Irgendwie geht’s immer weiter © Lister

Die Britin ist nach ihrem Solo-Rund-Großbritannien-Törn die wohl bekannteste, schwerbehinderte Seglerin. Gestern startete Lister zu einem Trip durch den Indischen Ozean!

Vom Hals abwärts querschnittgelähmt, zählt Hilary Lister nicht gerade zu den Menschen, denen das Schicksal wohlgesonnen scheint. Zumindest auf den ersten Blick. Doch was die 41jährige Britin aus eben diesem Leben macht und wie locker sie mit ihrem Schicksal umgeht, zeugt von einer unbändigen Lebensfreude, wie sie manch vermeintlich „gesunder“ Mensch vielleicht niemals erfahren wird.

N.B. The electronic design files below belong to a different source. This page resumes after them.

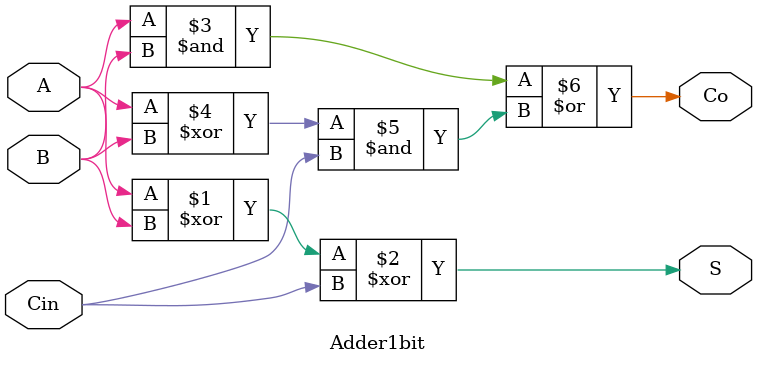
<source format=v>
module Adder1bit
(
    // ports here
    input A,
    input B,
    input Cin,
    output Co,
    output S
);

// expression
assign S = A ^ B ^ Cin;
assign Co = (A & B) | ((A ^ B) & Cin);

endmodule

// for testing, we need to write test bench code
</source>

„Der Schlüssel zu meiner Lebenslust schwimmt und hat Segel,“ beschrieb sie nach einem ihrer spektakulären Törns in der Vergangenheit einmal treffend. „Menschen mit Behinderungen müssen jeden Tag, jede Stunde über sich hinaus wachsen. Und bei mir spielen sich diese Herausforderungen meistens auf See ab!“

So segelte Lister 2005 als erste querschnittgelähmte Frau einhand über den Ärmelkanal und 2009 – beim zweiten Anlauf –  rund britische Inseln (mit Stopps). Auf einer umgebauten 27-Fuß-Yacht, die sie mit einer technisch komplizierten, vollständig über eine Druckluft- und Saug-Systematik steuern kann. Hilary Lister war bei diesen Törns tatsächlich alleine auf sich gestellt, auch wenn Begleitboote zumindest in der Nähe blieben.

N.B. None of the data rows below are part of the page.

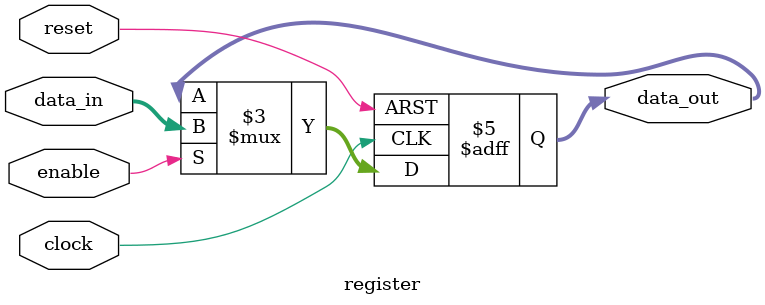
<source format=sv>
module register #(parameter W = 8)
(input logic clock, reset, enable,
input logic [W-1:0] data_in,
output logic [W-1:0] data_out);
always_ff @(posedge clock or negedge reset)
if(!reset)
data_out <= {W{1'b0}};
else if(enable)
data_out <= data_in;
endmodule
</source>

Ein Bld von einem früheren Törn – Lister an ihrem Steuer"stand" © lister

Ein Bld von einem früheren Törn – Lister an ihrem Steuer”stand” © lister

In den darauf folgenden Jahren segelte die Schwerstbehinderte sogar auf Class-40-Yachten mit und sammelte reichlich Seemeilen bei diversen Törns, gemeinsam mit Freunden.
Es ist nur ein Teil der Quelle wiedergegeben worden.